Ha-Shomer Ha-Tzaeir
HA-SHOMER HA-TZAEIR
A socialist-Zionist youth movement, ha-Shomer ha-Tzaʿir was founded in 1913, unifying the Zionist youth organizations in Poland and Galicia into one movement. Its name, which means "Young Guardian," was also the name of the largest of the existing youth organizations as well as that of a Jewish militia organization in Palestine. The new organization placed emphasis on settlement, and in 1919 ha-Shomer ha-Tzaʿir sent its first group of settlers to Palestine. By 1924 its membership was more than 10,000. In the 1920s and 1930s it developed a Marxist-Zionist ideology, and many of its members envisioned a socialist Palestine that would work with the Soviet Union to bring about a worldwide workers' revolution. By 1940 ha-Shomer ha-Tzaʿir had grown to a membership of over 70,000 with thirty-nine kibbutzim in Palestine.

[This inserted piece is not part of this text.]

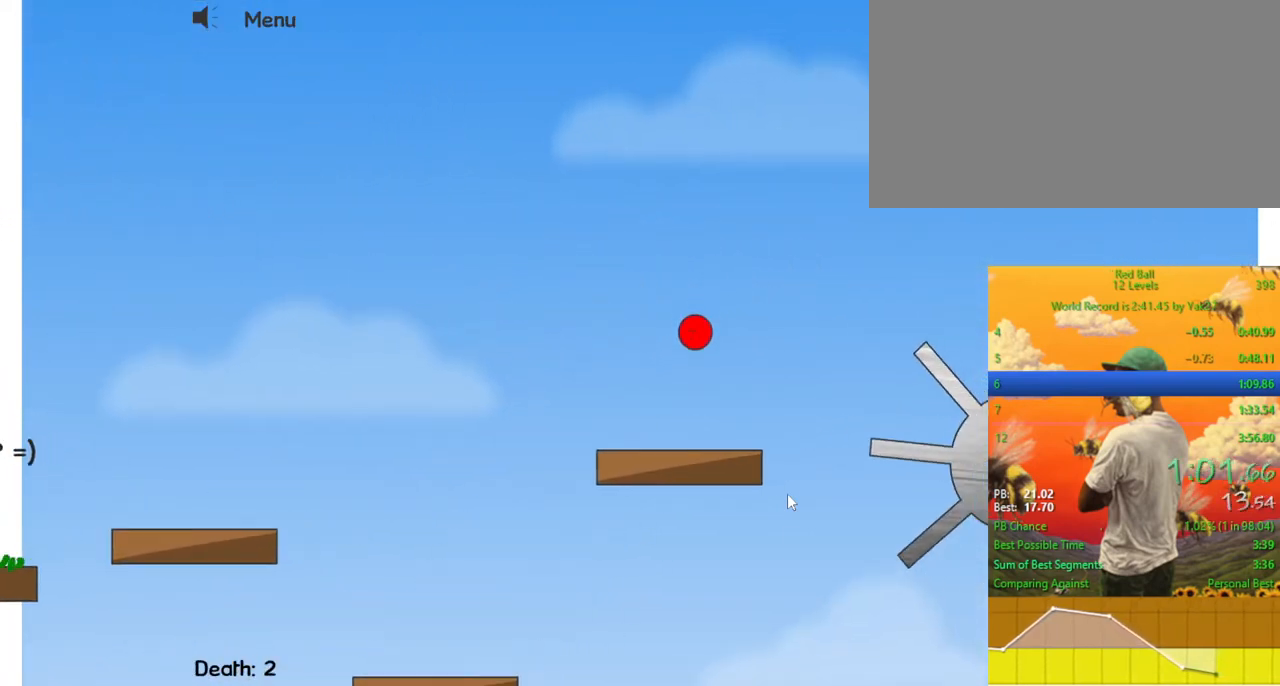
{"keys": ["left", "up"], "events": [[167, "up", "up"], [200, "right", "up"], [267, "left", "down"], [467, "up", "down"]]}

Because it had favored the creation of a binational Arab-Jewish state in Palestine, ha-Shomer ha-Tzaʿir had little influence on the politics of the Zionist movement in Palestine preceding the creation of the State of Israel in 1948. That year, when several socialist factions joined together to form MAPAM, or the United Workers' Party, ha-Shomer ha-Tzaʿir became its youth movement. It has remained active primarily as an educational movement.